I saw my option to be more responsive and could clearly see that from stillness I took time to think about situations and deeply inquire. It took me years to get any good at this at all… like twenty, but through that examination I was able to come to some clarity about what version of me I was sending in to handle certain situations-the reactive one or the responsive one. And besides those two versions I have dozens more operating in me.
Throughout my life I’ve had countless experiences where I would feel my emotions would seemingly come from nowhere causing me to say things and do things that just burst out of me uncontrollably. I would react before thinking about the outcome and without consciously deciding what words or actions would be best aligned with my long term goals and outcomes.
Most of my job issues, destruction of intimate relationships, negative childhood school situations, physical altercations, all can be linked to me doing this and acting before thinking and making a good decision.
I could also see that at times I would invert these properties, I would think about things and then I’d think some more and then I’d think some more and then I’d be afraid to act so I’d think some more, feel doubts, still not act, and then think some more, and maybe I’d actually take action on something. At times I’d never take action at all. It was paralyzing.

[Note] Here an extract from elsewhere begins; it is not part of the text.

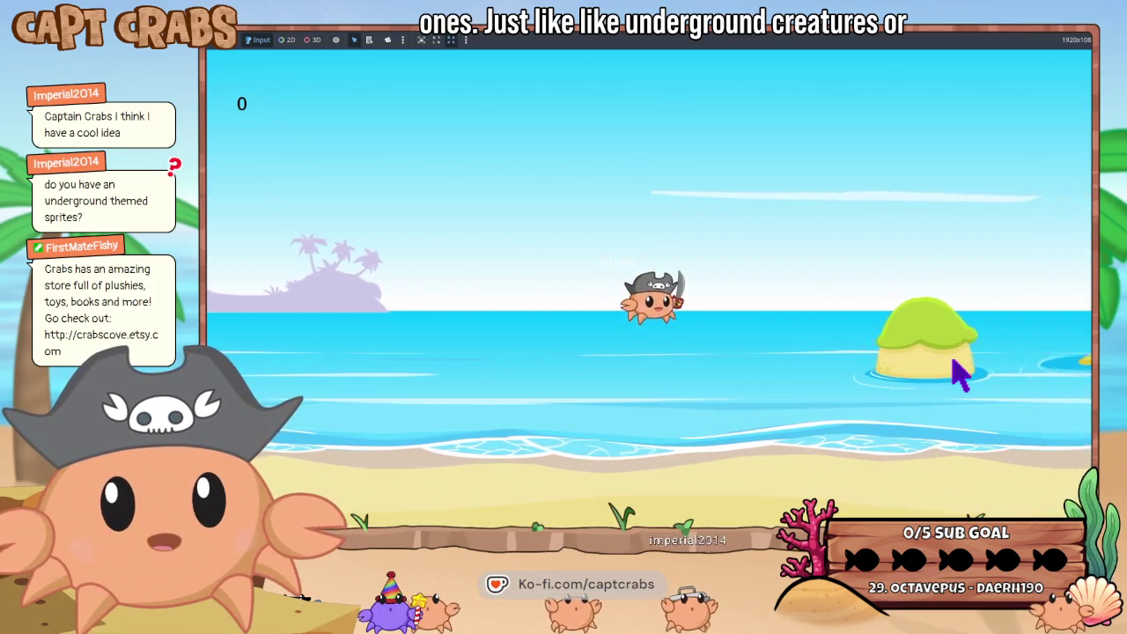
pyautogui.press('Escape')
pyautogui.press('F8')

There was a cost in my lack of execution. I took very little risks in certain areas and missed opportunities. One reason was that I feared I’d expose some part of me I wanted to stay hidden. I’d overthink things and let my feelings overrun my ability to make a decision to take action. This is another version of me that operates under certain circumstances.
We all think about situations, feel certain ways about them, and then make decisions in different ways and in different situations. There’s a time for stillness and there’s a time for execution.
The opportunity:
In general, do you fall too far on the side of action or waiting?
What do you need to pull the trigger on right now?
Are you accessing stillness at some point every day? Could you handle to do that more?
How do you stop yourself from overthinking?
Thanks for your time, have a great day!